Welcome to WebmasterWorld Guest from 54.196.144.242

Forum Moderators: coopster & jatar k & phranque

Message Too Old, No Replies

Read html reponse using perl regular expression

     
9:29 am on Jun 16, 2009 (gmt 0)

New User

5+ Year Member

joined:June 7, 2009
posts:13
votes: 0


I retrieve an HTML response. I am pasting below the extract of the respone i get

<tr>
<td rowspan="1" valign="top">
</td>
<td rowspan="1" valign="top">2009-06-16 00:26:02
</td>
<td>
Status
</td>
<td>AAA
</td>
<td>BBB
</td>
</tr>

The response is too big, so i just copied the extract of the response . I have to capture the date 2009-06-16 00:26:02 using perl regualr expression, whenever the status changes from AAA to BBB.
In the whole response status AAA is changed to BBB only once.

i tried with
$htmlResponse
= ~ m/^(.*)<td>AAA<\/td><td>BBB<\/td><\/tr>/i

but for no use

Please help

12:52 pm on June 16, 2009 (gmt 0)

New User

5+ Year Member

joined:June 11, 2009
posts:27
votes: 0


Looks like since they HTML response is multiple lines, your regex is probably not working because it isn't looking for the newline characters.
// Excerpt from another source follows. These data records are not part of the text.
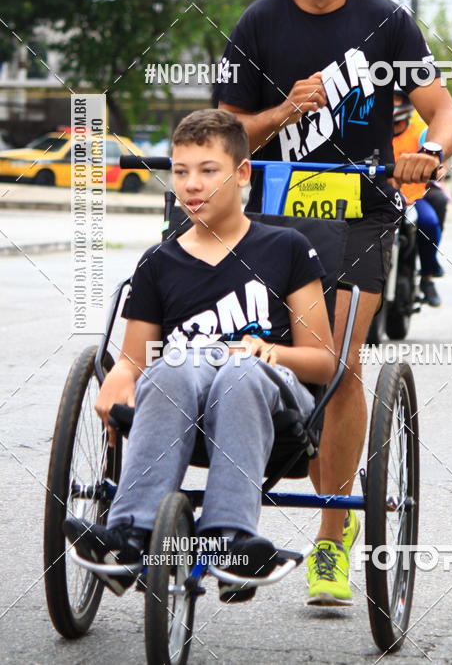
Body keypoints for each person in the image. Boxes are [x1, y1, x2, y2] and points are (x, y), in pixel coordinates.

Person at [215, 0, 452, 604]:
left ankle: (332, 539)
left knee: (341, 363)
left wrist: (427, 154)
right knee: (241, 348)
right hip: (264, 216)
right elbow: (224, 136)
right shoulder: (259, 24)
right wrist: (286, 111)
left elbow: (445, 113)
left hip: (358, 214)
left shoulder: (386, 23)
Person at [63, 109, 335, 602]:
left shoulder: (286, 248)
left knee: (237, 371)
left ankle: (229, 539)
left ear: (242, 173)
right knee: (172, 365)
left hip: (268, 400)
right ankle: (129, 535)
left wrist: (268, 351)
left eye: (208, 170)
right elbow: (132, 359)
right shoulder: (158, 262)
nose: (191, 185)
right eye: (181, 171)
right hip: (178, 399)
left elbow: (322, 361)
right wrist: (117, 380)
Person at [391, 92, 451, 307]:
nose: (393, 103)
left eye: (397, 98)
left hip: (414, 198)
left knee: (429, 221)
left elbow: (439, 154)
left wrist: (438, 167)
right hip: (376, 195)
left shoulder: (421, 130)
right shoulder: (369, 125)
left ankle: (427, 276)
You could either try to put in a match for the newlines (\n) or add the 's' modifier with your 'i' modifier at the end, then use the 'match anything' . to catch the newline. Check out this tutorial, it explains this: [anaesthetist.com...]

1:08 pm on June 16, 2009 (gmt 0)

New User

5+ Year Member

joined:June 7, 2009
posts:13
votes: 0


hmm i tried but its not working.
2:46 pm on June 16, 2009 (gmt 0)

New User

5+ Year Member

joined:June 11, 2009
posts:27
votes: 0


Got a sample of what you are trying now?
7:49 am on June 17, 2009 (gmt 0)

Senior Member

WebmasterWorld Senior Member 5+ Year Member

joined:May 31, 2008
posts:661
votes: 0


maybe
$string =~ !<td rowspan="1" valign="top">([^<]+)\s*</td>\s*<td>\s*Status\s*</td>\s*<td>AAA\s*</td>\s*<td>BBB\s*</td>!gis

will help. \s is a whitespace, thus it matches linebreaks, tabs or spaces (and more? my memory is bad).

5:02 pm on June 17, 2009 (gmt 0)

New User

5+ Year Member

joined:June 7, 2009
posts:13
votes: 0


Thanks everyone
below code worked for me

$htmlResponse=~m/(.*)\s*<\/td>\s*<td>\s*Status\s*<\/td>\s*<td>AAA\s*<\/td>\s*<td>\s*BBB\s*<\/td>/igs

[edited by: PankajBansal at 5:03 pm (utc) on June 17, 2009]

7:09 pm on July 19, 2009 (gmt 0)

Junior Member

5+ Year Member

joined:May 8, 2008
posts: 74
votes: 0


Good solution is to use HTML::TreeBuilder::XPath